Seine Kindheit verbrachte Strittmatter in Bohsdorf nahe Spremberg in der Niederlausitz, wo seine Eltern einen Krämerladen und eine Bäckerei betrieben. Von 1924 bis 1930 besuchte er das Reform-Realgymnasium in Spremberg.
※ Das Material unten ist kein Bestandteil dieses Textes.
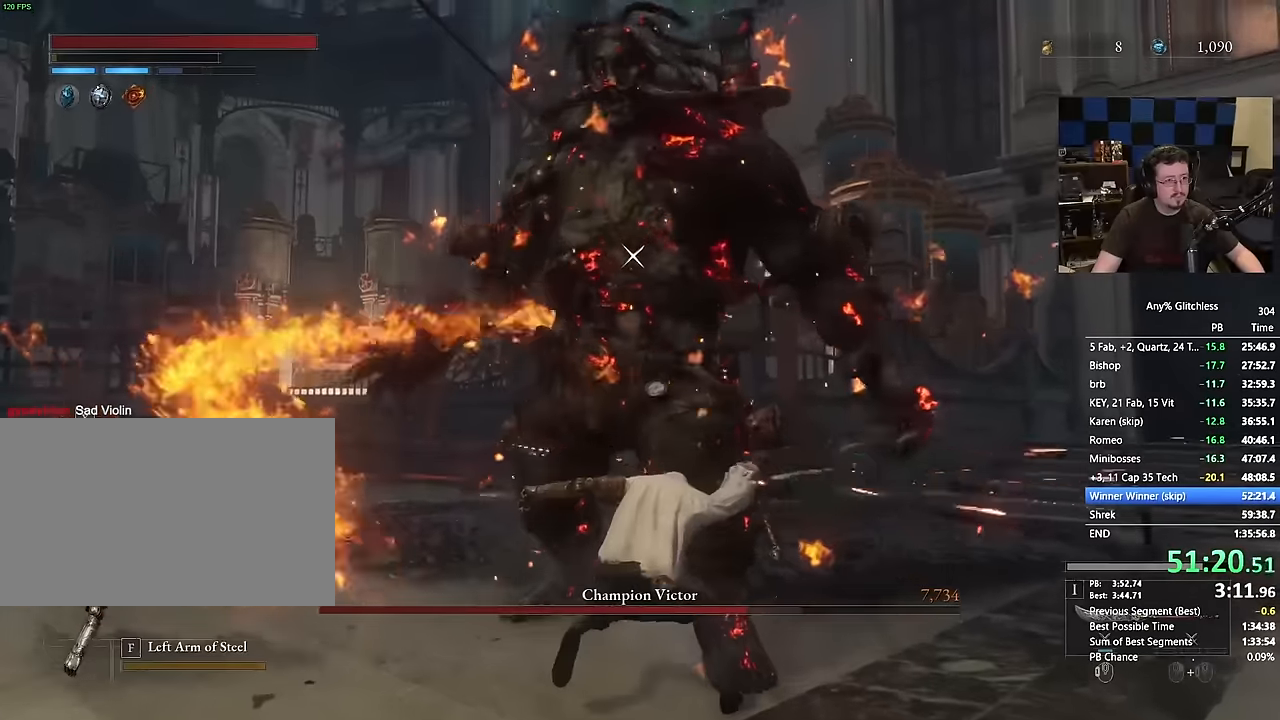
{"keys": ["s"], "mouse": []}
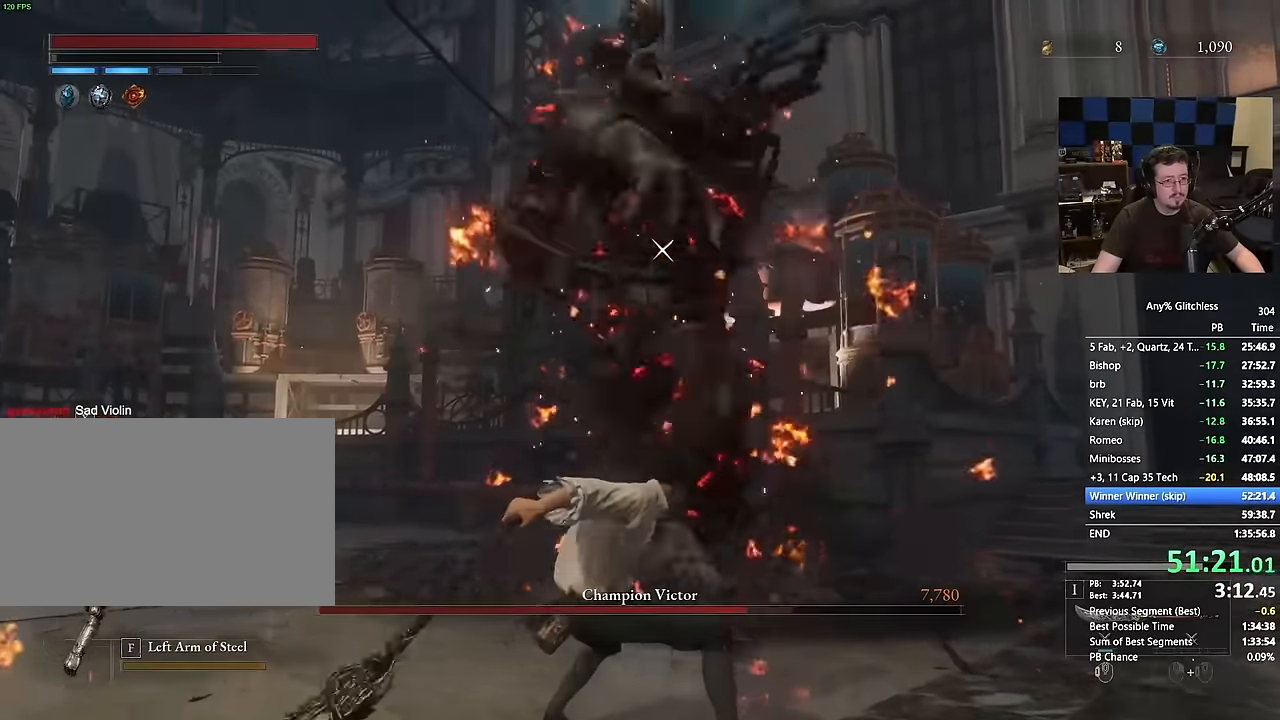
{"keys": ["w"], "mouse": [], "events": [[84, "s", "up"], [267, "w", "down"]]}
Im „Laden“ kann man sein Heimatdorf und Spremberg, bezeichnet als sorbisches Grodk, als Ort der Handlung wiederfinden.

Nach seiner Bäckerlehre war er als Bäckergeselle, Kellner, Hilfsarbeiter und Tierpfleger tätig.

Geprägt durch seine Familie und sein soziales Umfeld, schloss sich Strittmatter noch vor der Zeit des Nationalsozialismus der SPD an.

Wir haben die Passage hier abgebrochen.